Ob „Schlesischer Streuselkuchen" oder „Karlsbader Oblaten": Stets geht es um einzigartige Rezepte vertriebener Landsleute aus den ehemaligen deutschen Ostgebieten, die ohne weitere Nachfrage dem heutigen Kulturraum des Herkunftsgebietes zugerechnet werden. Die direkten Nachfahren sollen die tief in ihrer Kultur verwurzelten Spezialitäten möglichst nicht weiter produ­zieren und unter ihrem ursprünglichen Namen vermarkten dürfen. Zumindest beim „Schlesischen Streuselkuchen" konnte dies verhindert werden.

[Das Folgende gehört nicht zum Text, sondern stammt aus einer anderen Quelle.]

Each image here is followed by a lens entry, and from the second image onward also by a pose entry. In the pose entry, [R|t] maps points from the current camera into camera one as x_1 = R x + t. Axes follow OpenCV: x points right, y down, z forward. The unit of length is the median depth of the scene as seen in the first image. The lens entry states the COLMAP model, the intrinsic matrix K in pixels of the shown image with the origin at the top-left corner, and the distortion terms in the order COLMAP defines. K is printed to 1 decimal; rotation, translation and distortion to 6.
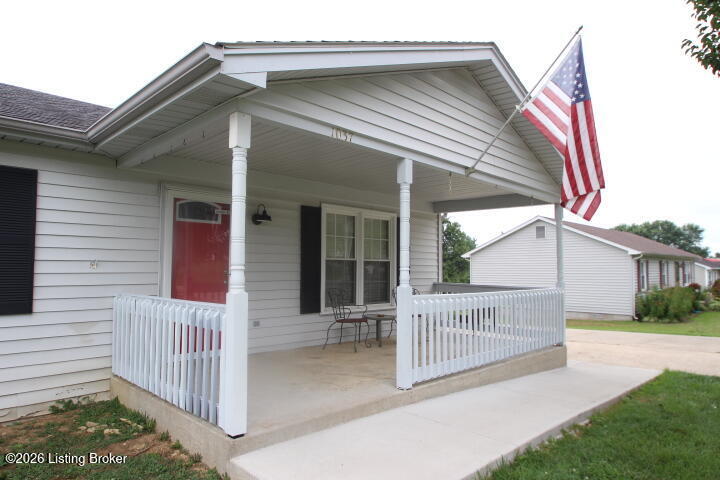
lens RADIAL K [[466.0, 0, 360.0], [0, 466.0, 240.0], [0, 0, 1]] dist [0.000233, 0.000390]
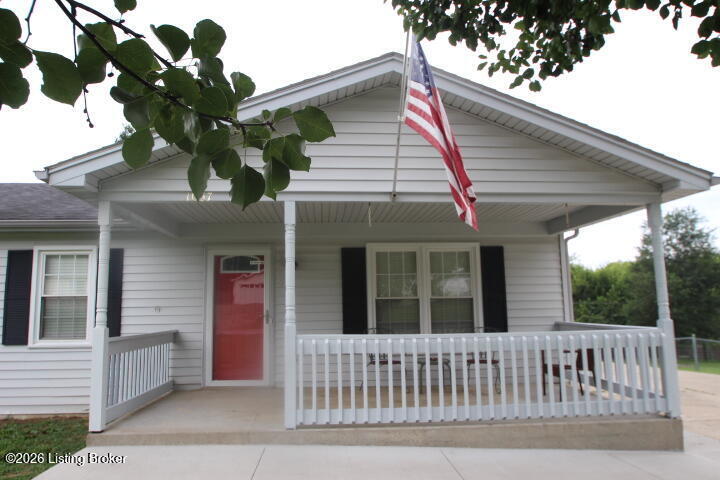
lens RADIAL K [[503.0, 0, 360.0], [0, 503.0, 240.0], [0, 0, 1]] dist [-0.039506, 0.000109]
pose [[0.746642, -0.109801, -0.656102, 0.782066], [0.060973, 0.993428, -0.096866, 0.023833], [0.662426, 0.032320, 0.748430, 0.229294]]
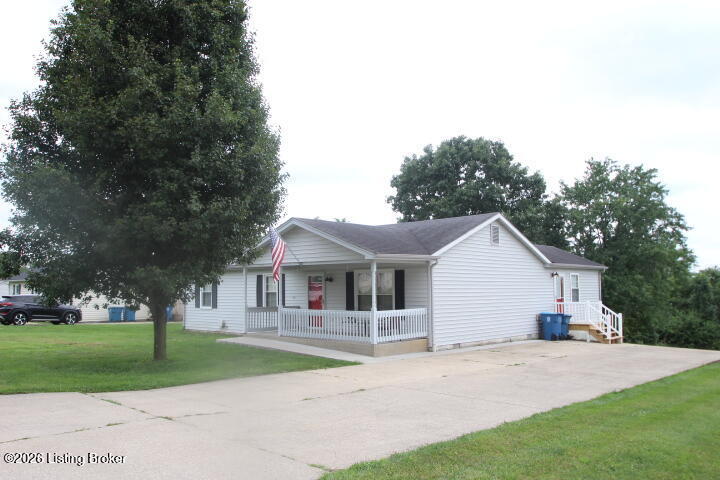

Unsere ostdeutschen Spezialitäten wie „Liegnitzer Bombe", „Neisser Konfekt", „Schlesischer Prasselkuchen", „Echt Stonsdorfer", „Echte Kroatzbeere" oder „Alter Ratiborer" sowie Küchenrezepte wie „Schlesisches Himmelreich" oder „Schlesische Mohnkließla" aus unserer schlesischen Heimat, aber auch „Danziger Goldwasser", „Königsberger Klopse", „Schit lot em", „Tilsiter Käse" oder „Original Ostpreußischer Bärenfang" gehören nun wirklich nicht zur polnischen Ess- und Trinkkultur. Insbesondere für unsere Europaabgeordneten sollte daher gelten, die Arbeit der EU-Kommission gerade in diesem Bereich weiterhin aufmerksam zu begleiten und auch die deutschen Interessen angemessen zu berücksichtigen.